In the present study a semi-automated text mining approach was introduced to extract and quantify eponyms from full-text articles. The method relies on a computer program processing text with regular expressions (Listing 1), followed by manual validation of the candidate eponyms found. This approach was tested on a corpus of 821 articles published in Scientometrics from 2010 to 2013. Thus the findings stress the distribution of eponyms named after prominent scientists in the fields of mathematics and scientometrics. To the best of my knowledge, this is the first attempt of eponym quantification from full-text articles.

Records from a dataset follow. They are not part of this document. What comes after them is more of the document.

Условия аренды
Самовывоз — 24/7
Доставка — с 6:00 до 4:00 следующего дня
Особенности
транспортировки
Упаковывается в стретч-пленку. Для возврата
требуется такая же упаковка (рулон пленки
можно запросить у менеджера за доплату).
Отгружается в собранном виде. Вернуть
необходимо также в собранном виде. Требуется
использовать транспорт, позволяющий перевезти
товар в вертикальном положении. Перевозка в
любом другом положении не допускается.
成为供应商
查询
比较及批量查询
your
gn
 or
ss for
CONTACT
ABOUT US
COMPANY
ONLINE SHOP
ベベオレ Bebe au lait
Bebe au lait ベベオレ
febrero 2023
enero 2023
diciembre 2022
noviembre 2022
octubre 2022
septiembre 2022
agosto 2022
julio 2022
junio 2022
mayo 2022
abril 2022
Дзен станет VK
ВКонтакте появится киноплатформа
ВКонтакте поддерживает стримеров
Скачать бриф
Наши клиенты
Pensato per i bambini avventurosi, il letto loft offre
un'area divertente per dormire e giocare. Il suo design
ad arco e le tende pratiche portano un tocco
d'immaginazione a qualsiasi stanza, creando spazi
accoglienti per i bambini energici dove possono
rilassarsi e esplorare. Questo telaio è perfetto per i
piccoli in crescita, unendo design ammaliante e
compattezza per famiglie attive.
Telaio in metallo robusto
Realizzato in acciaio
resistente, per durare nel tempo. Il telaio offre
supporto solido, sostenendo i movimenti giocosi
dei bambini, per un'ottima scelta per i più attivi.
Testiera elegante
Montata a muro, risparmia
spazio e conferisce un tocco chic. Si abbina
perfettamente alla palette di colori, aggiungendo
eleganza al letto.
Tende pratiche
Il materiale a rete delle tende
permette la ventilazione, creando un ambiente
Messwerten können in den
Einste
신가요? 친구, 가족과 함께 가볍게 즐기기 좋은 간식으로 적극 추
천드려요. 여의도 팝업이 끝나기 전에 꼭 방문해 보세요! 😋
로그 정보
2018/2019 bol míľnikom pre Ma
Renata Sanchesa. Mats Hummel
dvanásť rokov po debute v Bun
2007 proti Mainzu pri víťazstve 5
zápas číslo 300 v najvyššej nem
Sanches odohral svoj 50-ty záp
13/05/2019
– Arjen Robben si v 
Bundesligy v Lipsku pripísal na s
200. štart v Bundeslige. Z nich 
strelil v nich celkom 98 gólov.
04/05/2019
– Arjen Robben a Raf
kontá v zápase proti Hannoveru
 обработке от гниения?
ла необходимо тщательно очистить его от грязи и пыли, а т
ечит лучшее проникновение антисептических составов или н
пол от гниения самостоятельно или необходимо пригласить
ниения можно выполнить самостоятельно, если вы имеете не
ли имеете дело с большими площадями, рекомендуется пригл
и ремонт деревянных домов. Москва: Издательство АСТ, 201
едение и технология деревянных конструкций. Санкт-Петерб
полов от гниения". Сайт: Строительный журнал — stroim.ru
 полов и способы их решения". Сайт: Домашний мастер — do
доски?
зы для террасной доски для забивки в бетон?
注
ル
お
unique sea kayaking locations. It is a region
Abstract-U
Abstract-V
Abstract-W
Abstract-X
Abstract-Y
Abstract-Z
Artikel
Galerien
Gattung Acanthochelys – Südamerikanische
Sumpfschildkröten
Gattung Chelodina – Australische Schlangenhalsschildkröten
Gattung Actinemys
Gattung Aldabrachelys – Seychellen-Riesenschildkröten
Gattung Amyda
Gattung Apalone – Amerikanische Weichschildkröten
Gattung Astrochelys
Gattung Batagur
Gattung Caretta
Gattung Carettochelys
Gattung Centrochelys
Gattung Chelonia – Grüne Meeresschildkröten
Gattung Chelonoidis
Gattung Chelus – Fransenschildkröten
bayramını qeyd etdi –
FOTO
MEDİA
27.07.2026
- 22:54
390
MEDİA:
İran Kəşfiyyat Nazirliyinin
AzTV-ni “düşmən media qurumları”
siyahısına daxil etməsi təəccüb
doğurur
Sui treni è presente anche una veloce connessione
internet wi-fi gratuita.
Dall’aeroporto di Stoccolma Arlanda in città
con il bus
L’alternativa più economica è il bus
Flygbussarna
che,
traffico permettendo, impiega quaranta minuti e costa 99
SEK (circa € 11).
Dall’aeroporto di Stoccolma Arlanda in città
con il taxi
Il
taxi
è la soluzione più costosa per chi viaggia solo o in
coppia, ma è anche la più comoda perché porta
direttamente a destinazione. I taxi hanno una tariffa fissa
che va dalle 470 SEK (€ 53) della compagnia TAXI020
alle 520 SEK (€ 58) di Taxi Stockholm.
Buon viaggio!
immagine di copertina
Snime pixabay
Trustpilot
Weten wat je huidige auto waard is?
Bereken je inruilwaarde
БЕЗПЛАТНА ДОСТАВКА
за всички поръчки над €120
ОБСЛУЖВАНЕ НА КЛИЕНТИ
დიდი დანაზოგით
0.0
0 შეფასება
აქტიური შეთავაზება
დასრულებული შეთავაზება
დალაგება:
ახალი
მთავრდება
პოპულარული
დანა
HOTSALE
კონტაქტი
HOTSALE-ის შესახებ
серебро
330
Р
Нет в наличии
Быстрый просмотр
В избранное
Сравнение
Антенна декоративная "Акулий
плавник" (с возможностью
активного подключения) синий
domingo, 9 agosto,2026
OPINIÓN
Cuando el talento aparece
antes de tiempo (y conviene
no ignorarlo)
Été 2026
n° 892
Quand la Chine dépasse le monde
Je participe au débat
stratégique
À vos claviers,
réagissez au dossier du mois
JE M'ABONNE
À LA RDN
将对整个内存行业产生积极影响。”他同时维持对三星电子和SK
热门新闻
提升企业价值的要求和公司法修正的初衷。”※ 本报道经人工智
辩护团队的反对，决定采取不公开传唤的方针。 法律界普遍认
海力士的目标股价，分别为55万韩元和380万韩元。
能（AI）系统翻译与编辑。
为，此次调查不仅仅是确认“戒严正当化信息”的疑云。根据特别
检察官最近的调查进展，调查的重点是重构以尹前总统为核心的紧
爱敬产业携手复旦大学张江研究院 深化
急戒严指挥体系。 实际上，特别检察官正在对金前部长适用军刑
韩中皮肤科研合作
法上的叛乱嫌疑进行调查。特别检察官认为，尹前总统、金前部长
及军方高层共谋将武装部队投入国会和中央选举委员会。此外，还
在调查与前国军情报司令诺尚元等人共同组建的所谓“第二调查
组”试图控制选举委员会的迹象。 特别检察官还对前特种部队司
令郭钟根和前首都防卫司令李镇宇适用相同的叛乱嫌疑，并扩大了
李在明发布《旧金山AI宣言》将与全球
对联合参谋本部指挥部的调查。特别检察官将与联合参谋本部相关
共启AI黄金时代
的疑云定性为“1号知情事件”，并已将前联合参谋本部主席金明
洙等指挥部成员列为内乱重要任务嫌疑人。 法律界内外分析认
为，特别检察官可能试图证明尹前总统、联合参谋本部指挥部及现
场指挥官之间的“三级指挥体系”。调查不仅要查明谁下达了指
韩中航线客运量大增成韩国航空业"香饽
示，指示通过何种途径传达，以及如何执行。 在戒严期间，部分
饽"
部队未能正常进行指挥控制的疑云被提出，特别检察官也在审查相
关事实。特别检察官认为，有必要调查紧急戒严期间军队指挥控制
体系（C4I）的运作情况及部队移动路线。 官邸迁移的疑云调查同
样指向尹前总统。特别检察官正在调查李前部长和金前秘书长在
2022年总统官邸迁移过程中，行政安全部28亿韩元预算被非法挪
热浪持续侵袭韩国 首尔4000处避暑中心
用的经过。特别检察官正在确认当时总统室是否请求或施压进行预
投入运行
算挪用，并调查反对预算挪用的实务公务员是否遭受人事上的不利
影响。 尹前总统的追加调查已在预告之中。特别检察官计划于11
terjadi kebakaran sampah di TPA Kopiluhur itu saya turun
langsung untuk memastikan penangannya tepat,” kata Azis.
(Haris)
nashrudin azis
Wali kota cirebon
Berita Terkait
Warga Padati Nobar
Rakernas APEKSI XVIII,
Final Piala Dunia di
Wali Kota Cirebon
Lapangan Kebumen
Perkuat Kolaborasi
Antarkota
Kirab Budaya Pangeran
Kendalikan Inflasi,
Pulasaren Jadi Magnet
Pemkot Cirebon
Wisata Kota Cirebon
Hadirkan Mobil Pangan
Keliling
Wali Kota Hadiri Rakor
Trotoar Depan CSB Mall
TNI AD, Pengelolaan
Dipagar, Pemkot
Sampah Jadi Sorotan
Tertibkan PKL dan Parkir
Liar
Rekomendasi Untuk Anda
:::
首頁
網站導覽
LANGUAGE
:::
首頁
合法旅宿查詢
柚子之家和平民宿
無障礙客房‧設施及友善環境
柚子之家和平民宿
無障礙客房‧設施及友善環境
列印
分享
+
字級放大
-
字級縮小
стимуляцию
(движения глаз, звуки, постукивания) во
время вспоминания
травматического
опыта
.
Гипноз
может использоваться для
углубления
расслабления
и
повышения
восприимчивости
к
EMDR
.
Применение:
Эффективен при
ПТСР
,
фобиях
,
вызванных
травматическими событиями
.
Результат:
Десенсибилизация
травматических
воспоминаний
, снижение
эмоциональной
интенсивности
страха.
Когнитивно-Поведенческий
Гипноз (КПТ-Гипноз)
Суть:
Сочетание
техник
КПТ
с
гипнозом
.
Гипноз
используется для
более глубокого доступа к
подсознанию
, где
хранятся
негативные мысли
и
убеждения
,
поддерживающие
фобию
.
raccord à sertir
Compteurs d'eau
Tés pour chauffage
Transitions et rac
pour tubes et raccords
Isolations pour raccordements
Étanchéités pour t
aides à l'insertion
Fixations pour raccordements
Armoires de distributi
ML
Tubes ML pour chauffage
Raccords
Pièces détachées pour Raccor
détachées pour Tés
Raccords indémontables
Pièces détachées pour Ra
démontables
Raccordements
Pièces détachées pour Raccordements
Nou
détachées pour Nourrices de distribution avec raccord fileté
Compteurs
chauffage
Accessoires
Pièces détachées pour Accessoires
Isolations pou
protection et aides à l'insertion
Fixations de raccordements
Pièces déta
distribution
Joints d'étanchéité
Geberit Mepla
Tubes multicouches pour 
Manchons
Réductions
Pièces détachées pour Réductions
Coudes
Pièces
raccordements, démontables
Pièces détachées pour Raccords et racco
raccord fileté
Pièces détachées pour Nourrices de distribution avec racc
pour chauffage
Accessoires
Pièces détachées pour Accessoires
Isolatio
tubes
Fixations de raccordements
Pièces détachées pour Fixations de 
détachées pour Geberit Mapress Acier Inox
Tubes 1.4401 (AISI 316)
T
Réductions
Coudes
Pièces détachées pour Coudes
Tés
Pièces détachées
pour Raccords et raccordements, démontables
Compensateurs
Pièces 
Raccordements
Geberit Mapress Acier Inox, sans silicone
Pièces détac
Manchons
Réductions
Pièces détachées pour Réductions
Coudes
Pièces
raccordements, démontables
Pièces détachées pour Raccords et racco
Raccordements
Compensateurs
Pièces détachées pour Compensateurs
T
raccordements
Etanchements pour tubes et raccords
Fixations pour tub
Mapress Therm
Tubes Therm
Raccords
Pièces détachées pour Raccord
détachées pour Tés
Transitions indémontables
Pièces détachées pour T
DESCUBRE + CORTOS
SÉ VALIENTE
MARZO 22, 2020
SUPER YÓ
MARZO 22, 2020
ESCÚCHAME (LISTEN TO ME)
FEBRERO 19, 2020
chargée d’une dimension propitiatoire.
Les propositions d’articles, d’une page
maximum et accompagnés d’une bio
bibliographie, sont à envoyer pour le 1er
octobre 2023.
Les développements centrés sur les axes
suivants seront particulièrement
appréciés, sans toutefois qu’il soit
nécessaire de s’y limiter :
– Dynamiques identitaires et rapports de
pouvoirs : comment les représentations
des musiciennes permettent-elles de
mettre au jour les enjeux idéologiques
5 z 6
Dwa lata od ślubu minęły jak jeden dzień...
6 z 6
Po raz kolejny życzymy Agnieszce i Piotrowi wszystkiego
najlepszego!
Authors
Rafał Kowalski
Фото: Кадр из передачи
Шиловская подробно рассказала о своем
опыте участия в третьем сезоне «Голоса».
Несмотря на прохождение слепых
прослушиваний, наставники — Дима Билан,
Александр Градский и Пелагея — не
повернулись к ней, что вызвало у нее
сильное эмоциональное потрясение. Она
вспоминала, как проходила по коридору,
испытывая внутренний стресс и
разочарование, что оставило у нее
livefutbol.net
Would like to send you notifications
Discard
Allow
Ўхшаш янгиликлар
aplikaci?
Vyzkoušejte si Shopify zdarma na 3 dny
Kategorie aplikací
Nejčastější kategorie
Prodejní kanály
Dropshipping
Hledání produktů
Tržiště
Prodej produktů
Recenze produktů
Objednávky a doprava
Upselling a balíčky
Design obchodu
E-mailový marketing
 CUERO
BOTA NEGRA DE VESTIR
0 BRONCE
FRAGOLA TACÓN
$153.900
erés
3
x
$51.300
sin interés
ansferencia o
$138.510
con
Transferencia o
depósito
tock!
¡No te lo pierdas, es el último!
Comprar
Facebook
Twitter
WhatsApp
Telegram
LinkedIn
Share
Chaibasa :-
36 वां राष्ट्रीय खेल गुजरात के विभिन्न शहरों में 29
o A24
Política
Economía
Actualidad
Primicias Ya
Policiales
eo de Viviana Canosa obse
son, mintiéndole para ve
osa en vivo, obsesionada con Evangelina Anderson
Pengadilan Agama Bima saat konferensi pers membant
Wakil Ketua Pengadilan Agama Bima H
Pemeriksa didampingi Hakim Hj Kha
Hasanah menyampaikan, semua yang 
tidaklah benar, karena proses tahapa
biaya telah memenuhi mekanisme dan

Such a text mining approach may be applied to unveil the most prominently eponymised scientists in any field of science. The results may also contribute to spotting new research trends (e.g., the h-bubble as coined by Rousseau et al (2013)), and updating existing dictionaries of eponyms (e.g., Ruffner 1977). It only requires that full-text articles are available. Footnote 10 The method may well serve as an umpteenth illustration of the potentials of text mining for understanding the developments of science (Nature 2012; Van Noorden 2012).